■ Prompt: The job is to output exactly the lines that run from the start of the entries through the line containing "komentarze o Polsce, świecie, Kościele", pictures omitted.

■ Data to examine:
%%

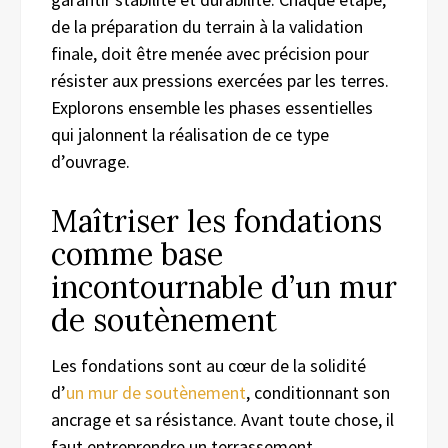
de la préparation du terrain à la validation
finale, doit être menée avec précision pour
résister aux pressions exercées par les terres.
Explorons ensemble les phases essentielles
qui jalonnent la réalisation de ce type
d’ouvrage.
Maîtriser les fondations
comme base
incontournable d’un mur
de soutènement
Les fondations sont au cœur de la solidité
d’
un mur de soutènement
, conditionnant son
ancrage et sa résistance. Avant toute chose, il
faut entreprendre un terrassement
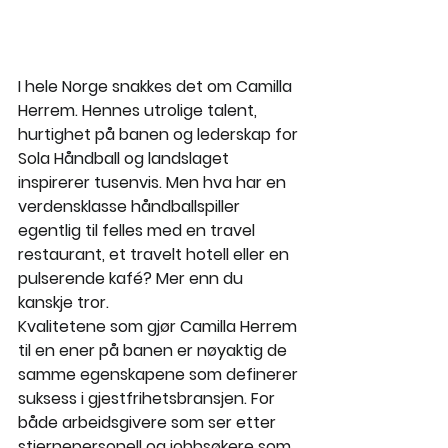
I hele Norge snakkes det om Camilla 
Herrem. Hennes utrolige talent, 
hurtighet på banen og lederskap for 
Sola Håndball og landslaget 
inspirerer tusenvis. Men hva har en 
verdensklasse håndballspiller 
egentlig til felles med en travel 
restaurant, et travelt hotell eller en 
pulserende kafé? Mer enn du 
kanskje tror.
Kvalitetene som gjør Camilla Herrem 
til en ener på banen er nøyaktig de 
samme egenskapene som definerer 
suksess i gjestfrihetsbransjen. For 
både arbeidsgivere som ser etter 
stjernepersonell og jobbsøkere som 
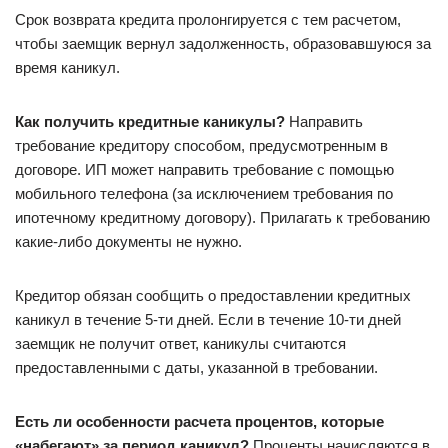
Срок возврата кредита пролонгируется с тем расчетом,
чтобы заемщик вернул задолженность, образовавшуюся за
время каникул.
Как получить кредитные каникулы?
Направить
требование кредитору способом, предусмотренным в
договоре. ИП может направить требование с помощью
мобильного телефона (за исключением требования по
ипотечному кредитному договору). Прилагать к требованию
какие-либо документы не нужно.
Кредитор обязан сообщить о предоставлении кредитных
каникул в течение 5-ти дней. Если в течение 10-ти дней
заемщик не получит ответ, каникулы считаются
предоставленными с даты, указанной в требовании.
Есть ли особенности расчета процентов, которые
«набегают» за период каникул?
Проценты начисляются в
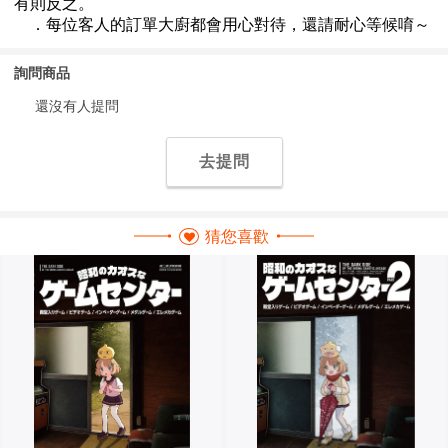
詢問商品
還沒有人提問
去提問
猜您喜歡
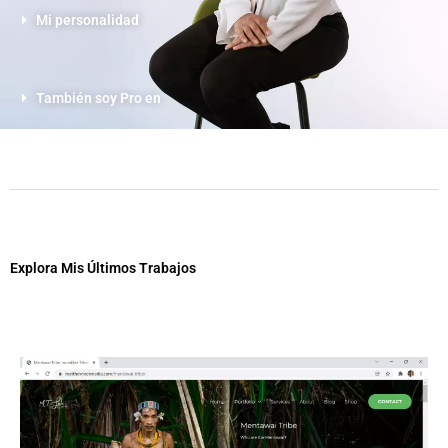
Mi personalidad
También soy Pro en
Explora Mis Últimos Trabajos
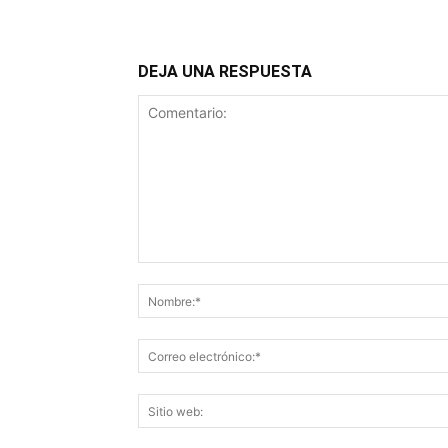
DEJA UNA RESPUESTA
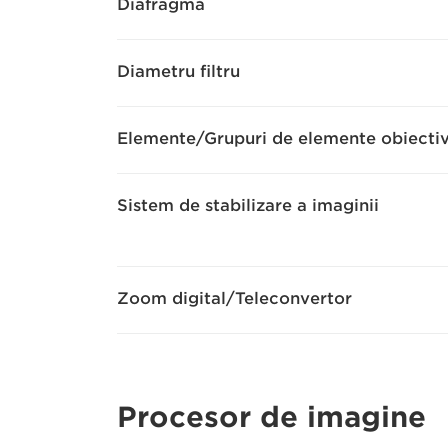
Diafragmă
Diametru filtru
Elemente/Grupuri de elemente obiecti
Sistem de stabilizare a imaginii
Zoom digital/Teleconvertor
Procesor de imagine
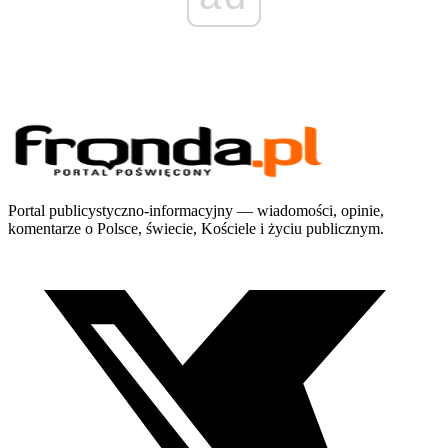
Portal publicystyczno-informacyjny — wiadomości, opinie,
komentarze o Polsce, świecie, Kościele i życiu publicznym.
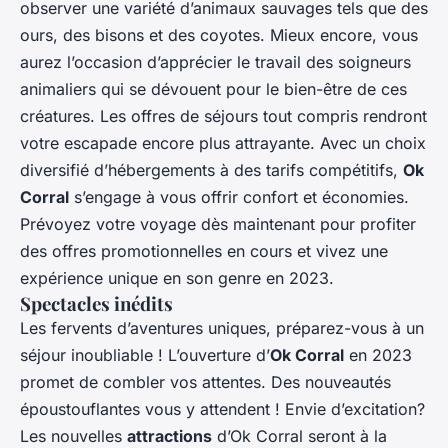
observer une variété d’animaux sauvages tels que des
ours, des bisons et des coyotes. Mieux encore, vous
aurez l’occasion d’apprécier le travail des soigneurs
animaliers qui se dévouent pour le bien-être de ces
créatures. Les offres de séjours tout compris rendront
votre escapade encore plus attrayante. Avec un choix
diversifié d’hébergements à des tarifs compétitifs,
Ok
Corral
s’engage à vous offrir confort et économies.
Prévoyez votre voyage dès maintenant pour profiter
des offres promotionnelles en cours et vivez une
expérience unique en son genre en 2023.
Spectacles inédits
Les fervents d’aventures uniques, préparez-vous à un
séjour inoubliable ! L’ouverture d’
Ok Corral
en 2023
promet de combler vos attentes. Des nouveautés
époustouflantes vous y attendent ! Envie d’excitation?
Les nouvelles
attractions
d’Ok Corral seront à la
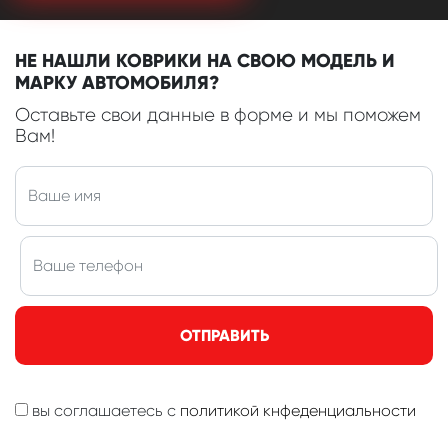
НЕ НАШЛИ КОВРИКИ НА СВОЮ МОДЕЛЬ И
МАРКУ АВТОМОБИЛЯ?
Оставьте свои данные в форме и мы поможем
Вам!
ОТПРАВИТЬ
вы соглашаетесь с
политикой кнфеденциальности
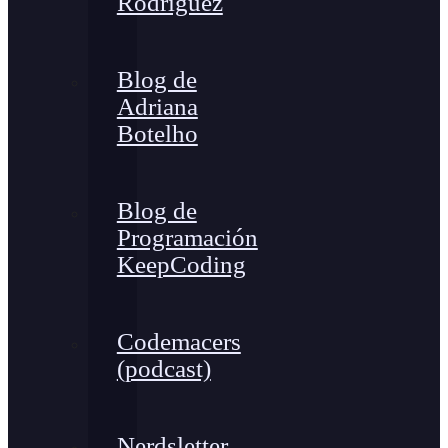
Rodríguez
Blog de
Adriana
Botelho
Blog de
Programación
KeepCoding
Codemacers
(podcast)
Nerdsletter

%%

■ Answer:
de la préparation du terrain à la validation
finale, doit être menée avec précision pour
résister aux pressions exercées par les terres.
Explorons ensemble les phases essentielles
qui jalonnent la réalisation de ce type
d’ouvrage.
Maîtriser les fondations
comme base
incontournable d’un mur
de soutènement
Les fondations sont au cœur de la solidité
d’
un mur de soutènement
, conditionnant son
ancrage et sa résistance. Avant toute chose, il
faut entreprendre un terrassement
I hele Norge snakkes det om Camilla 
Herrem. Hennes utrolige talent, 
hurtighet på banen og lederskap for 
Sola Håndball og landslaget 
inspirerer tusenvis. Men hva har en 
verdensklasse håndballspiller 
egentlig til felles med en travel 
restaurant, et travelt hotell eller en 
pulserende kafé? Mer enn du 
kanskje tror.
Kvalitetene som gjør Camilla Herrem 
til en ener på banen er nøyaktig de 
samme egenskapene som definerer 
suksess i gjestfrihetsbransjen. For 
både arbeidsgivere som ser etter 
stjernepersonell og jobbsøkere som 
Срок возврата кредита пролонгируется с тем расчетом,
чтобы заемщик вернул задолженность, образовавшуюся за
время каникул.
Как получить кредитные каникулы?
Направить
требование кредитору способом, предусмотренным в
договоре. ИП может направить требование с помощью
мобильного телефона (за исключением требования по
ипотечному кредитному договору). Прилагать к требованию
какие-либо документы не нужно.
Кредитор обязан сообщить о предоставлении кредитных
каникул в течение 5-ти дней. Если в течение 10-ти дней
заемщик не получит ответ, каникулы считаются
предоставленными с даты, указанной в требовании.
Есть ли особенности расчета процентов, которые
«набегают» за период каникул?
Проценты начисляются в
詢問商品
還沒有人提問
去提問
猜您喜歡
Mi personalidad
También soy Pro en
Explora Mis Últimos Trabajos
DEJA UNA RESPUESTA
Diafragmă
Diametru filtru
Elemente/Grupuri de elemente obiecti
Sistem de stabilizare a imaginii
Zoom digital/Teleconvertor
Procesor de imagine
Portal publicystyczno-informacyjny — wiadomości, opinie,
komentarze o Polsce, świecie, Kościele i życiu publicznym.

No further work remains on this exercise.